The Emotional Toll
Living with a disease for a long time can affect more than just physical well-being, a Vanderbilt University Medical Center psychologist cautions.
“Sometimes we see young adults in remission (from cancer) and considered long-term survivors, but they might be having issues with daily life, relationships, obtaining and maintaining gainful employment, and living independently,” said Shari Neul, PhD, assistant professor of Clinical Pediatrics, who works with cancer patients at Vanderbilt-Ingram Cancer Center through the Behavioral Hematology Oncology Program.
Just the threat of a relapse can be very difficult, she said.
“Humans deal with ‘what ifs’ differently,” she said. “Some people and their families are able to say, ‘We will deal with it if it happens,’” she said. “They’re living in the moment. They accept the risk is there but choose to focus on the here and now and do things that are meaningful to them, living life to the fullest. Having battled cancer once does give you a new appreciation of what matters,” Neul said.
But other young adults can find it very difficult to cope with the worry that it could happen again.
“Others really struggle. You see lots of anxieties and worries. There’s always the dreaded ‘what if,’” Neul said. “What if something is wrong with my counts or something comes back on my scans? Some people understandably get stuck on that and there are ways to help them, but it can be very challenging.”
Neul said that she works with young adult cancer survivors, encouraging them to “build a tool box” to combat anxiety. “I tell them there are additional tools they can add, picking and choosing as they need to.”
The tools include a combination of cognitive and behavioral approaches, such as identifying thought processes that can counteract the worry, teaching and practicing relaxation strategies to reduce physical aspects of anxiety (e.g., increased heart rate, rising blood pressure), and engaging in enjoyable activities for healthy forms of distraction to make dealing with worries and fears more bearable.

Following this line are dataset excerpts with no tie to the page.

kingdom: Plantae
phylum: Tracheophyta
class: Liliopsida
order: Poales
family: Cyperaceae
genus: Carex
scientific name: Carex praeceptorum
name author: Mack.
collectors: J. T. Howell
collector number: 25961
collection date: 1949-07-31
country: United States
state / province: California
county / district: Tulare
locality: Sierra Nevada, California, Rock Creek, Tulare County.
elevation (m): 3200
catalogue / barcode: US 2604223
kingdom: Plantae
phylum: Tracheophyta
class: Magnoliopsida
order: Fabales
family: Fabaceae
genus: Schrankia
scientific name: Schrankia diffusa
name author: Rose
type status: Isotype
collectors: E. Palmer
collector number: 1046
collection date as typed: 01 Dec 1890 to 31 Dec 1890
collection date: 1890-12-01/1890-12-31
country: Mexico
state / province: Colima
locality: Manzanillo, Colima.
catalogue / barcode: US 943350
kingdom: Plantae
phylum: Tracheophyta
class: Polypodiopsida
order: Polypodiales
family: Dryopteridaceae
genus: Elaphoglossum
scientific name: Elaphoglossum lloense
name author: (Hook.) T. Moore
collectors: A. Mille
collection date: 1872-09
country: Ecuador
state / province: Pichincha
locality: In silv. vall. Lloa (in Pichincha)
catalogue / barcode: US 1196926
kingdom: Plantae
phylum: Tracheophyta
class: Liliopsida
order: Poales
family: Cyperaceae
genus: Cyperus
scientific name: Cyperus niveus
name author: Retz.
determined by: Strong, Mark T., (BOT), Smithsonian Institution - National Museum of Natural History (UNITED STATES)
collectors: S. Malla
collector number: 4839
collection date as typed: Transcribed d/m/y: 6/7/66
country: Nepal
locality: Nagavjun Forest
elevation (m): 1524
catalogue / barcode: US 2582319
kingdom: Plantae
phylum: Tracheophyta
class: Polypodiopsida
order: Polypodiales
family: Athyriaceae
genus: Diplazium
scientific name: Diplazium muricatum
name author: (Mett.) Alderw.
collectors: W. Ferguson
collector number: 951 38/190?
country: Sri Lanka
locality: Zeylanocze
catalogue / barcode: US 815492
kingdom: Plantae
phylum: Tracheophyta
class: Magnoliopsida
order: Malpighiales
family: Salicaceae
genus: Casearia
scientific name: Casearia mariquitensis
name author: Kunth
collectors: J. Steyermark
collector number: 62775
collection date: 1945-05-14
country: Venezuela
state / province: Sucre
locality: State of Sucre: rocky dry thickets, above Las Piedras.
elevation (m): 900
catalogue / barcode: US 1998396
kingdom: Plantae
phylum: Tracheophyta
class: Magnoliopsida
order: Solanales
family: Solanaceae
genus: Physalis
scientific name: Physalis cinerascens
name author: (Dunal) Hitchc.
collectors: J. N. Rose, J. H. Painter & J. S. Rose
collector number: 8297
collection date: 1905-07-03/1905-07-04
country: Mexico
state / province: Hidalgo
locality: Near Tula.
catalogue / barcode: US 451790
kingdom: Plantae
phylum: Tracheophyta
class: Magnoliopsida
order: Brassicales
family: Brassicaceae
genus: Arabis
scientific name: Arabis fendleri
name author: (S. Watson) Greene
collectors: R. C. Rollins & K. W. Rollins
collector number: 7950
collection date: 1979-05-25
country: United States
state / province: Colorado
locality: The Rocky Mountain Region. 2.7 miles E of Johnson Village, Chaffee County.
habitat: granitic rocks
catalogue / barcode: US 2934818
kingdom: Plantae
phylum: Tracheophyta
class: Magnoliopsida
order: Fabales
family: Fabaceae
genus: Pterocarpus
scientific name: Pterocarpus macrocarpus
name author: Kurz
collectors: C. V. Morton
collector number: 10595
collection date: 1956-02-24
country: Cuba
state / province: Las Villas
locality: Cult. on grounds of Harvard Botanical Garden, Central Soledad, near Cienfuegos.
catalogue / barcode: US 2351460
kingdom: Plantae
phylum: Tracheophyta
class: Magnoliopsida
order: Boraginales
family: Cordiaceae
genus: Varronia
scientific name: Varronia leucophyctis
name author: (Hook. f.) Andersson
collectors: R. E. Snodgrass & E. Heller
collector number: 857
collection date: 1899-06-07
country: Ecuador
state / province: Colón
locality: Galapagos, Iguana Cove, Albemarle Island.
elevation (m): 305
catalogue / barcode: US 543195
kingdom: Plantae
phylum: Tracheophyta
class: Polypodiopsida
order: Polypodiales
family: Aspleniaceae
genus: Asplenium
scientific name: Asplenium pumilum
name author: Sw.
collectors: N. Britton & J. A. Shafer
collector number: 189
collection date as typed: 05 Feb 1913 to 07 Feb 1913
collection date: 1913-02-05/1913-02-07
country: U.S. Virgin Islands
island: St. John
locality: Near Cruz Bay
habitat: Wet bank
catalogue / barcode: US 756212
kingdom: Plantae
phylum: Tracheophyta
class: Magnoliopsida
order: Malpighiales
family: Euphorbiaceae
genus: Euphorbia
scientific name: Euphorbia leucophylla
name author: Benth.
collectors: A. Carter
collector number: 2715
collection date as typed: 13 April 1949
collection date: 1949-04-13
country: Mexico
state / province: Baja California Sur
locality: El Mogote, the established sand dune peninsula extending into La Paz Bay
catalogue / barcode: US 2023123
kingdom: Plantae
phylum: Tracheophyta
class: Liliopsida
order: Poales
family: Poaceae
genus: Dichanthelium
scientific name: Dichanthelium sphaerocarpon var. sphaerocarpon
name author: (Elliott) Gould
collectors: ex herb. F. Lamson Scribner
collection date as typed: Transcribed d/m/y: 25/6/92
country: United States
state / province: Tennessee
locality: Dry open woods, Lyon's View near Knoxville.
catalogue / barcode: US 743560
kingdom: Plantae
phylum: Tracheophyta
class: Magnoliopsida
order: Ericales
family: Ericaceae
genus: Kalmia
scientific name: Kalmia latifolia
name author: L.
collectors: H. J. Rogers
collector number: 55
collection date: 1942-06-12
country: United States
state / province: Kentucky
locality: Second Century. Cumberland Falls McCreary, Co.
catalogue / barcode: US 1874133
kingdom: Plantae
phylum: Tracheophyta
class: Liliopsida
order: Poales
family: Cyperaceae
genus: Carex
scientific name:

Other strategies such as visual imagery can also be helpful, especially when all you want to do is escape and avoid negative thoughts running through your mind, Neul said.
“You can use all five senses and the imagination — walking through a forest, sitting by a stream — to help calm yourself in the moment or to deal with a short-term stressor (e.g., blood draws, uncomfortable procedure). These imagery exercises are easily adapted to the specific needs and preferences of any individual which can make them highly effective for coping in the moment and reducing the physical sensations associated with anxiety which can contribute to ameliorating some of the pain and discomfort one may experience.”